Bruce Alberts on fixing the broken academic career pipeline

Bruce Alberts, formerly President of the National Academy of Sciences, Editor-in-Chief of Science, and US Science Envoy; now a Chancellor’s Leadership Chair at the University of California. PHOTO: The University of California/Tom Kochel
Bruce Alberts, formerly President of the National Academy of Sciences, Editor-in-Chief of Science, and US Science Envoy; now a Chancellor’s Leadership Chair at the University of California. PHOTO: The University of California/Tom Kochel

“We are producing more research scientists than academia can handle and doing nothing is not an option”. Renowned biochemist Bruce Alberts delivered this stark warning at EMBL’s Lifelong Learning in the Biomedical Sciences conference in Heidelberg on 6 July, pointing to the need to change the way science is funded, staffed and organised.

What are the main challenges for young researchers?

By many measures we are currently in a golden age of the life sciences. Yet this disguises the fact that the training pipeline produces more scientists than relevant positions in academia or industry are capable of absorbing. This oversupply of scientists – and a scramble for limited resources – threatens to reduce scientific productivity, undermines career development and diminishes the attractiveness of our profession. Young researchers should be encouraged to carefully consider what they want for their future, focus much earlier on their career options, explore alternative paths and get trained if they find them attractive. We don’t want to discourage people from becoming scientists in academia, but they should go in with open eyes about the challenges of doing so.

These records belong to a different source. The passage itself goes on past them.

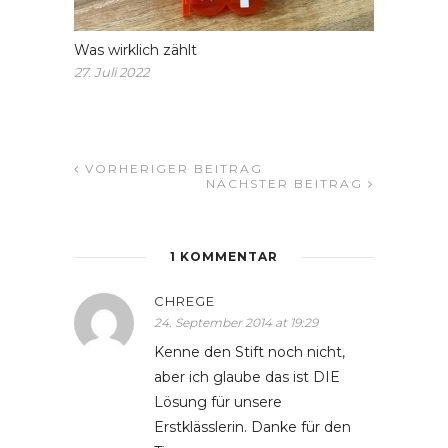
Was wirklich zählt
27. Juli 2022
VORHERIGER BEITRAG
NÄCHSTER BEITRAG
1 KOMMENTAR
CHREGE
24. September 2014 at 19:29
Kenne den Stift noch nicht,
aber ich glaube das ist DIE
Lösung für unsere
Erstklässlerin. Danke für den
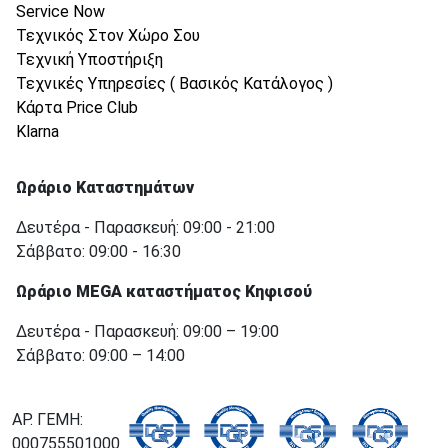
Service Now
Τεχνικός Στον Χώρο Σου
Τεχνική Υποστήριξη
Τεχνικές Υπηρεσίες ( Βασικός Κατάλογος )
Κάρτα Price Club
Klarna
Ωράριο Καταστημάτων
Δευτέρα - Παρασκευή: 09:00 - 21:00
Σάββατο: 09:00 - 16:30
Ωράριο MEGA καταστήματος Κηφισού
Δευτέρα - Παρασκευή: 09:00 – 19:00
Σάββατο: 09:00 – 14:00
ΑΡ. ΓΕΜΗ:
000755501000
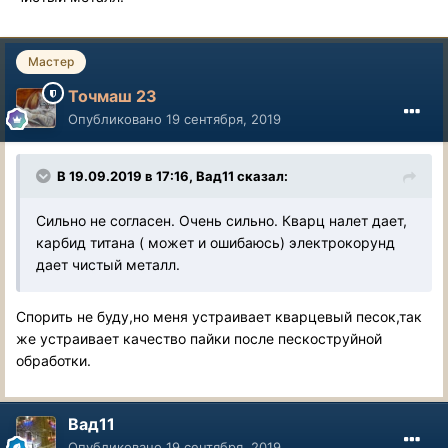
Мастер
Точмаш 23
Опубликовано
19 сентября, 2019
В 19.09.2019 в 17:16, Вад11 сказал:
Сильно не согласен. Очень сильно. Кварц налет дает,
карбид титана ( может и ошибаюсь) электрокорунд
дает чистый металл.
Спорить не буду,но меня устраивает кварцевый песок,так
же устраивает качество пайки после пескоструйной
обработки.
Вад11
Опубликовано
19 сентября, 2019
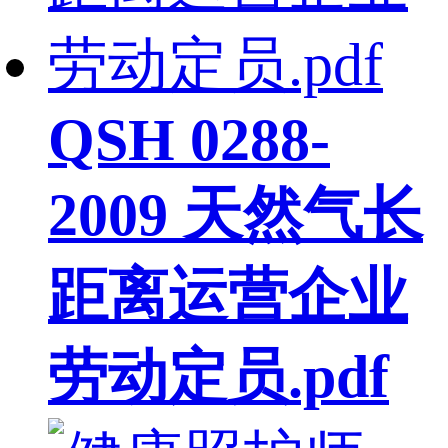
QSH 0288-
2009 天然气长
距离运营企业
劳动定员.pdf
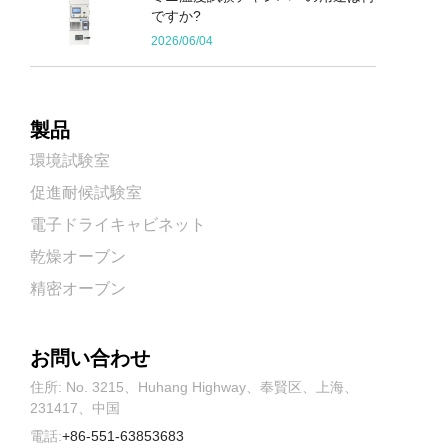
ですか?
2026/06/04
製品
環境試験室
促進耐候試験室
電子ドライキャビネット
乾燥オーブン
精密オーブン
お問い合わせ
住所: No. 3215、Huhang Highway、奉賢区、上海、
231417、中国
電話:
+86-551-63853683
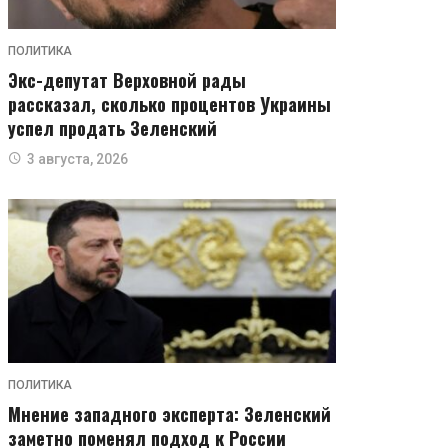
ПОЛИТИКА
Экс-депутат Верховной рады
рассказал, сколько процентов Украины
успел продать Зеленский
3 августа, 2026
ПОЛИТИКА
Мнение западного эксперта: Зеленский
заметно поменял подход к России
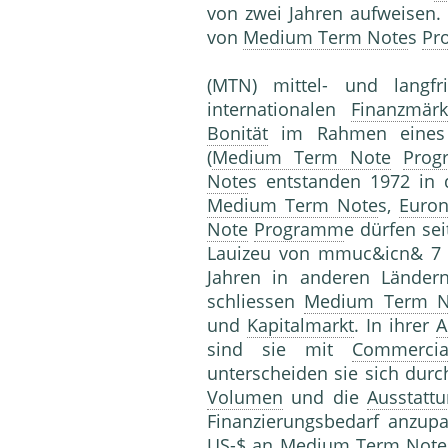
von zwei Jahren aufweisen.
von
Medium Term Note
s
Pr
(MTN) mittel- und langfr
internationalen
Finanzmärk
Bonität
im Rahmen eines z
(
Medium Term Note
Pro
Note
s entstanden 1972 in
Medium Term Note
s,
Euron
Note
Programm
e dürfen sei
Lauizeu von mmuc&icn& 7 i
Jahren in anderen Ländern
schliessen
Medium Term N
und
Kapitalmarkt
. In ihrer
A
sind sie mit
Commercia
unterscheiden sie sich durc
Volumen
und die
Ausstatt
Finanzierungsbedarf anzup
US-$ an
Medium Term Note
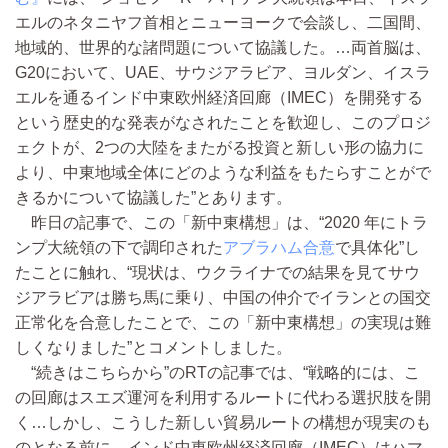
エルのネタニヤフ首相とニューヨークで会談し、二国間、
地域的、世界的な諸問題について協議した。…両首脳は、
G20において、UAE、サウジアラビア、ヨルダン、イスラ
エルを通るインド中東欧州経済回廊（IMEC）を開発する
という歴史的な発表がなされたことを歓迎し、このプロジ
ェクトが、2つの大陸をまたがる投資と新しい形の協力に
より、中東地域全体にどのような利益をもたらすことがで
きるかについて協議した”とあります。
昨日の記事で、この「新中東構想」は、“2020 年にトラ
ンプ大統領の下で調印された
アブラハム合意
で具体化”し
たことに触れ、“現状は、ウクライナでの結果を見てサウ
ジアラビアは勝ち馬に乗り、中国の仲介でイランとの国交
正常化を合意したことで、この「新中東構想」の実現は難
しくなりました”とコメントしました。
“続きはこちらから”のRTの記事では、“戦略的には、こ
の回廊はスエズ運河を利用するルートに代わる選択肢を開
く…しかし、こうした新しい貿易ルートの構想が現実のも
のとなる前に、インド中東欧州経済回廊（IMEC）はハマ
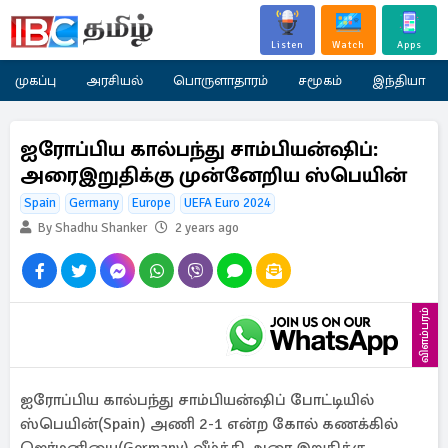
Listen
Watch
Apps
முகப்பு
அரசியல்
பொருளாதாரம்
சமூகம்
இந்தியா
ஐரோப்பிய கால்பந்து சாம்பியன்ஷிப்:
அரைஇறுதிக்கு முன்னேறிய ஸ்பெயின்
Spain
Germany
Europe
UEFA Euro 2024
By Shadhu Shanker
2 years ago
விளம்பரம்
ஐரோப்பிய கால்பந்து சாம்பியன்ஷிப் போட்டியில்
ஸ்பெயின்(Spain) அணி 2-1 என்ற கோல் கணக்கில்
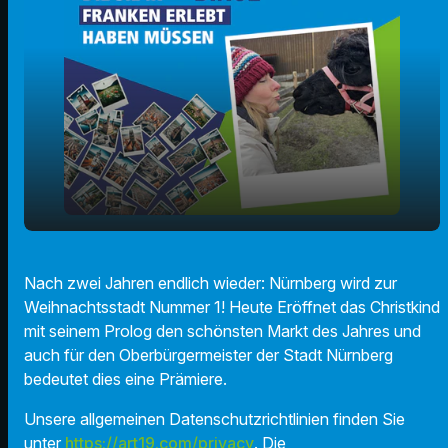
play_arrow
Endlich: Christkindlesmarkt-Eröffnung!
Nach zwei Jahren endlich wieder: Nürnberg wird zur
Weihnachtsstadt Nummer 1! Heute Eröffnet das Christkind
00:00
01:38
mit seinem Prolog den schönsten Markt des Jahres und
auch für den Oberbürgermeister der Stadt Nürnberg
bedeutet dies eine Prämiere.
Unsere allgemeinen Datenschutzrichtlinien finden Sie
unter
https://art19.com/privacy
. Die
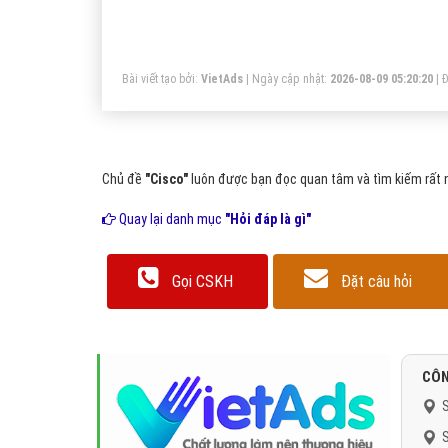
ti
ty
đư
Bài viết tạo bởi:
VietAds
| Ngày cập nhật:
2026-08-09 05:20:20
|
Đ
nh
co
tự
Chủ đề
"Cisco"
luôn được bạn đọc quan tâm và tìm kiếm rất n
Quay lại danh mục
"Hỏi đáp là gì"
Gọi CSKH
Đặt câu hỏi
CÔN
S
S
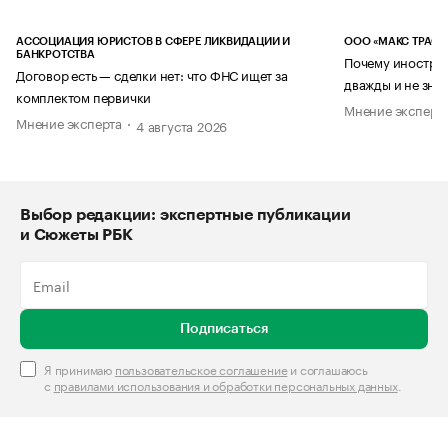
АССОЦИАЦИЯ ЮРИСТОВ В СФЕРЕ ЛИКВИДАЦИИ И
ООО «МАКС ТРАСТ
БАНКРОТСТВА
Почему иностран
Договор есть — сделки нет: что ФНС ищет за
дважды и не знае
комплектом первички
Мнение эксперт
Мнение эксперта
4 августа 2026
Выбор редакции: экспертные публикации
и Сюжеты РБК
Подписаться
Я принимаю
пользовательское соглашение
и соглашаюсь
с
правилами использования и обработки персональных данных
.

Alternative roles such as in education, policy, media, business and law can be hugely rewarding, and spreading scientists throughout these fields means they also become interpreters and connectors between the vibrant scientific community and other important enterprises with distinct cultures.

If you could add a new chapter to your book, Molecular Biology of the Cell, what would it be about?

It would be great to have a chapter about what we don’t know. Often the public read that we have sequenced every human gene, but most never hear about what we do not understand about those genes. We fail to emphasise enough to funders how little we know and how important it is to solve the large number of present mysteries.

What drew you to science in the first place?

My favourite class in high school was chemistry, and I thought I could use chemistry and be a doctor – at the time I didn’t know it was possible to be a professional scientist. As a pre-med at Harvard, we had to take a lot of science courses: the course laboratories were basically like cooking, and after two years of such labs, I asked to drop the practical part of my physical chemistry course. As an alternative I was invited to join a research lab. But in those days they didn’t tell you about that possibility until you asked! This was a great experience for me – finally discovering how science gets done – and I decided to follow a path in research. I am a big advocate for two things: getting rid of all those “cooking classes”, and giving every first year college student the opportunity to work in a research lab. We are losing a lot of potential scientists because they think science is boring – it’s not!